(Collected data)
== Segment start ==

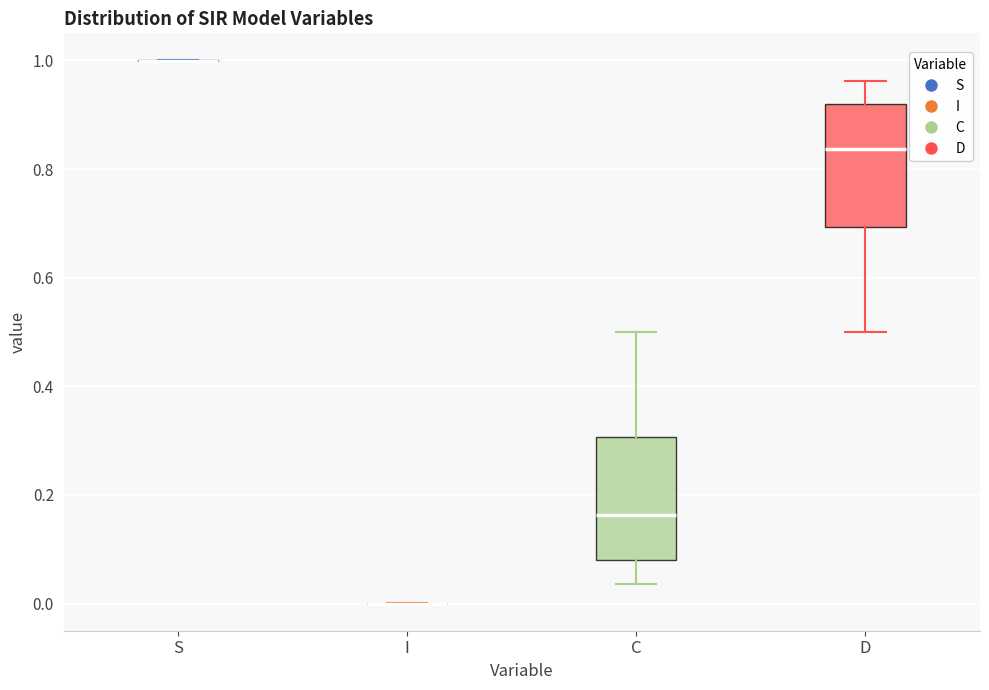

Reading left to right, read every box against the y-axis: the position of its median line, the range the box covers, and the ends of its whiskers. The values are not printed on the chart, so give them approximately, as read against the axis.

S: box collapsed to a line at 1.00, whiskers 1.00 to 1.00
I: box collapsed to a line at 0.00, whiskers 0.00 to 0.00
C: median 0.16, box 0.08 to 0.30, whiskers 0.04 to 0.50
D: median 0.84, box 0.70 to 0.92, whiskers 0.50 to 0.96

== Segment end ==

Your task: Copy the text of every entry above word for word, leaving out the pictures.

Result:
Reading left to right, read every box against the y-axis: the position of its median line, the range the box covers, and the ends of its whiskers. The values are not printed on the chart, so give them approximately, as read against the axis.

S: box collapsed to a line at 1.00, whiskers 1.00 to 1.00
I: box collapsed to a line at 0.00, whiskers 0.00 to 0.00
C: median 0.16, box 0.08 to 0.30, whiskers 0.04 to 0.50
D: median 0.84, box 0.70 to 0.92, whiskers 0.50 to 0.96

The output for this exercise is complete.